Salient features of such scheme are:
1. An outcome is considered novel as long as one of the two modules find it surprising.
2. The fact that they predict an outcome establishes that they have confidence of knowing the outcome. Thus, non-predictable things like white noise can be prevented inherently.
3. The agreement on the algorithm ensures that both agree on the information and computation involved, and the ‘Bet’ is fair. Also, the copying of winning modules sequence ensures that the information once learnt is available to both, so that the winning module does not keep on surprising the loser and rather both can focus on finding something new.
4. Since every module wants the reward, every module tries to come up with novel information (rather than something already learnt or very random) and to lure the other module into agreeing to the algorithm. Every module is also motivated to reject/disagree upon the algorithm that may not lead to a favorable result. Thus, both modules focus on learning simple new learnable things rather than random or trivial things.
5. The acceptance of bet ensures that the agreed algorithm inherently takes care of the three issues pointed out above.

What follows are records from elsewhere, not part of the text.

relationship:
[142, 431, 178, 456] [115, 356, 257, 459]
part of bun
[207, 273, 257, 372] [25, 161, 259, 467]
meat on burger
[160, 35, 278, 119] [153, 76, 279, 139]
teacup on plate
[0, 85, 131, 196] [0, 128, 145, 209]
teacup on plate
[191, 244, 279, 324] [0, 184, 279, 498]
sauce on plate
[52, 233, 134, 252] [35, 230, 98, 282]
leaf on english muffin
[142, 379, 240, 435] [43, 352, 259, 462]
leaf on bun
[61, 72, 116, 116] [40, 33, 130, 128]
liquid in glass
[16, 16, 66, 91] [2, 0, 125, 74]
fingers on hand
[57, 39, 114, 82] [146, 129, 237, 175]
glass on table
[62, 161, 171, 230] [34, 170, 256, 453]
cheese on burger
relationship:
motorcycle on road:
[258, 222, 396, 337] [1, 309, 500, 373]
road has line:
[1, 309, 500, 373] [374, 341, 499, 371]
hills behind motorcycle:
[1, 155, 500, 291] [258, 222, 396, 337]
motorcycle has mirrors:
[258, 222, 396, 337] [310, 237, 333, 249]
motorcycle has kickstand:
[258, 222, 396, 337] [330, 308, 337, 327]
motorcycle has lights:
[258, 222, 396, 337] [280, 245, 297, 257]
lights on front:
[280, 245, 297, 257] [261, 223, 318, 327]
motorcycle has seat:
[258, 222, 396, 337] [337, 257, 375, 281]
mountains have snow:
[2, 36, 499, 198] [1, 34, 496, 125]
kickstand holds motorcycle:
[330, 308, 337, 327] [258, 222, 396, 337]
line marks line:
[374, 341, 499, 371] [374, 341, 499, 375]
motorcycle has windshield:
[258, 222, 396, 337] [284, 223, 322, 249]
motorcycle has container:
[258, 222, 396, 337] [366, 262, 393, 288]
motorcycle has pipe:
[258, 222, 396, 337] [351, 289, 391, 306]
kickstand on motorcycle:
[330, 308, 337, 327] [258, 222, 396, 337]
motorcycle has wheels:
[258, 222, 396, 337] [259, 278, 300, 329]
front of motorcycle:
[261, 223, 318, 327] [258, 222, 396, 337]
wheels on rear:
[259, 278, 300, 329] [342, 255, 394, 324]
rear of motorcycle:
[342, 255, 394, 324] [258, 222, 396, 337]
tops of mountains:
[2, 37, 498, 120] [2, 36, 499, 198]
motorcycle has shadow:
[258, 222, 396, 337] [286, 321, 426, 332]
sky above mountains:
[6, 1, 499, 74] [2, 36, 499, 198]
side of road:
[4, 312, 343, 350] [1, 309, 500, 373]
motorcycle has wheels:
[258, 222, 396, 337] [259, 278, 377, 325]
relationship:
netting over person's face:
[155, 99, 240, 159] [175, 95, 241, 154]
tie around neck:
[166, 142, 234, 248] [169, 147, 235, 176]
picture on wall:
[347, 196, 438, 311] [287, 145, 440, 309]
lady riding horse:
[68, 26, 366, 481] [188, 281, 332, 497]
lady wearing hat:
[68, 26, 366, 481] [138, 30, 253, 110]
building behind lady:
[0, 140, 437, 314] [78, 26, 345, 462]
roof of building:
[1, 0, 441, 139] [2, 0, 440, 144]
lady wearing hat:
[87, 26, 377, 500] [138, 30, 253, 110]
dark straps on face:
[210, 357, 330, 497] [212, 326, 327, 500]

6. The IS scheme ensures that the modules are not simply surprising each other and learning regularities randomly, rather they are really improving their learning capabilities. In the IS chosen, each SMM is held responsible for the quality of future SMMs. Thus, if the SMMs following an SMM perform poorer incrementally, the SMMs are removed one by one till the root of poor SMMs gets removed.
Experimental results:
The experiment in which there is no external reward demonstrates that each module demonstrates both the behaviors: surprising and surprised. However, initially, surprises are lesser and one module outperforms the other for a longer time. Later, both become efficient in surprising each other quite often, indicating that both modules have improved a lot. In the absence of external reward, curiosity is the only form of reward. Thus, ‘Bet’ is the main instruction carried out by the modules. In the experiment with external rewards, with no initial knowledge, the modules demonstrate curious and exploratory nature for initial duration, which is followed by grabbing external rewards (once the existence of these rewards and exploratory information to grab these rewards is known). Due to this, such scheme outperforms conventional scheme most of the time. However, if there are string external rewards, in the long run, the exploratory advantages of curiosity are lost and the modules become more and more goal oriented and perform similar or poorer to conventional schemes.
The article successfully implements and demonstrates curious agents that learn by exploring and surprises. However, if curiosity is indeed useful varies from case-to-case, though it is generally observed that curious systems have more knowledge to interact with the world in a desirable manner.